Yargıtay Kararı 11. Hukuk Dairesi 2021/9062 E. 2023/54 K. 09.01.2023 T.

YARGITAY KARARI
DAİRE : 11. Hukuk Dairesi
ESAS NO : 2021/9062
KARAR NO : 2023/54
KARAR TARİHİ : 09.01.2023

MAHKEMESİ : … Bölge Adliye Mahkemesi 11. Hukuk Dairesi

Taraflar arasında İlk Derece Mahkemesinde görülen ve istinaf incelemesinden geçen alacak davasında verilen karar hakkında yapılan temyiz incelemesi sonucunda, Dairece Bölge Adliye Mahkemesi kararının bozulmasına karar verilmiştir

Bölge Adliye Mahkemesince bozmaya uyularak yeniden yapılan yargılama sonucunda; davanın reddine karar verilmiştir.

Bölge Adliye Mahkemesi kararı davacı vekili tarafından temyiz edilmekle; kesinlik, süre, temyiz şartı ve diğer usul eksiklikleri yönünden yapılan ön inceleme sonucunda, temyiz dilekçesinin kabulüne karar verildikten ve Tetkik Hâkimi tarafından hazırlanan rapor dinlendikten sonra dosyadaki belgeler incelenip gereği düşünüldü:

I. DAVA
Davacı vekili dava dilekçesinde; taraflar arasında imzalanan 20.10.2011 tarihli sözleşmeyle müvekkiline ait taşınmazın davalıya 1.150.000,00 euro bedelle satılmasının kararlaştırıldığını, sözleşmeyle, satış bedelinin 800.000,00 eurosunun nakden, 350.000,00 eurosunun ise malen ödenmesinin öngörüldüğünü, davalı şirketin satış bedelini ödemede güçlük çektiğini belirterek nakden ödeyeceği 800.000,00 euro için leasing kredisi kullanmak istediğini, krediden doğan tapu devir ve katma değer vergisi (KDV) masraflarının da davacı şirketçe karşılanmasını şart koşarak 11.04.2012 tarihinde taraflar arasında yeni bir sözleşme imzalandığını, davalı şirketin, leasing kredisi kullanımından dolayı tapu ve KDV masraflarının ne kadar tutacağının belirsiz olması nedeniyle sözleşme anında 300.000,00 euro rakamını belirlediklerini, davalının gerçek masraflar netleştiğinde tekrar bir hesap görülerek fazla kesilen masraf bedelinin davacı şirkete iade edileceğini sözlü olarak taahhüt ettiğini, ancak ilerleyen zamanda davalı şirketin leasing firmasıyla ilişiğini kesip kesmediğini, kesildi ise ne kadar masraf yapıldığına dair bir açıklama yapmadığını, hatta daha fazla masraf yaptığı söylenerek davacı şirketi muhatap almadığını, haricen edindikleri bilgiler ışığında davalı şirketin Halk Finansal Kiralama A.Ş. leasing firmasıyla ilişiğinin 2014 yılında kesildiğini, yapılan masrafların netleştiğini, ancak davalı şirketin sözleşmenin amacına aykırı hareket ederek 800.000,00 eurodan daha fazla kredi kullandığını, sözleşmenin amacı doğrultusunda gerçekte yapılan toplam masrafın tespit edilerek davalıdan tazmininin gerektiğini ileri sürerek şimdilik 20.000,00 euronun davalıdan tahsiline karar verilmesini talep etmiş, 29.08.2018 tarihli ıslah dilekçesiyle talebini 105.971,20 euroya yükseltmiştir.

* Veri satırları:
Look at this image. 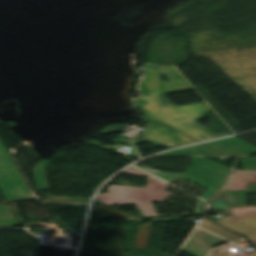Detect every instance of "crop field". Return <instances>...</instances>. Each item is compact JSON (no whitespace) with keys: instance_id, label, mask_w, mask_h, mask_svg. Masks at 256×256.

* İstenen 1:
Şu ifadeler Yargıtay kararına uyuyor mu: (a) Sözleşmede taşınmazın satış bedeli 1.150.000,00 euro olarak belirlenmiş. (b) Satış bedelinin tamamının nakit ödenmesi kararlaştırılmış. (c) Davacı ıslah dilekçesiyle talebini 105.971,20 euroya çıkarmış. Her birine evet ya da hayır deyip Yargıtay kararındaki belirleyici sözleri aynen alıntılayın.
* İstenen 2:
Yargıtay kararını son cümlesinden sonrasıyla devam ettirerek yazın.
Listeye bakmanız gerekmiyor.

* Cevap 1:
(a) Evet: "müvekkiline ait taşınmazın davalıya 1.150.000,00 euro bedelle satılmasının kararlaştırıldığını"
(b) Hayır: "satış bedelinin 800.000,00 eurosunun nakden, 350.000,00 eurosunun ise malen ödenmesinin öngörüldüğünü"
(c) Evet: "29.08.2018 tarihli ıslah dilekçesiyle talebini 105.971,20 euroya yükseltmiştir"

* Cevap 2:
II. CEVAP
Davalı vekili cevap dilekçesinde; talebin zamanaşımına uğradığını, davacının taraflar arasında imzalanan sözleşme haricinde istemlerde bulunduğunu, imzalanan sözleşmede davacının iddialarını içeren bir hüküm bulunmadığını yazılı belge ile ispat edemediğini, sadece taraflar arasında sözlü taahhüdün delil olamayacağını, 11.04.2012 tarihli sözleşmede, sözleşme bedelinin 1.150.000,00 euro olarak kararlaştırıldığını, bu bedel üzerinden 240.000,00 euro bedel ile leasing KDV masrafı + 60.000,00 euro bedelin mükerrer tapu masrafı olarak kararlaştırıldığını, bu bedellerin satıcı firma tarafından ödeneceğinin açık ve net şekilde kararlaştırıldığını, davacı şirketin satım sözleşmesine konu ve leasing kredisi ile satın alınan taşınmazın maliki olduğunu, taşınmazın davacı uhdesinde olduğu için başlangıçta leasing kredi miktarını, krediye konu taşınmazı kendisine devir edecek olan davacı firma adına kredi miktarını ödediğini, burada leasing firmasının kredinin tamamını davacı şirkete ödediğini, davacı şirketin kendisine ödenen bu bedeli sonrasında içerisinde kimi kesintileri yaparak davalı şirkete ödediğini, bu ödemeler yapıldığı sırada bu şekilde iddiaları olmayan davacı firmanın altı sene sonra bu iddialarda bulunmasının kabul edilemeyeceğini, davacı tarafından açılan davanın hukuki temelinin olmadığını savunarak davanın reddini istemiştir.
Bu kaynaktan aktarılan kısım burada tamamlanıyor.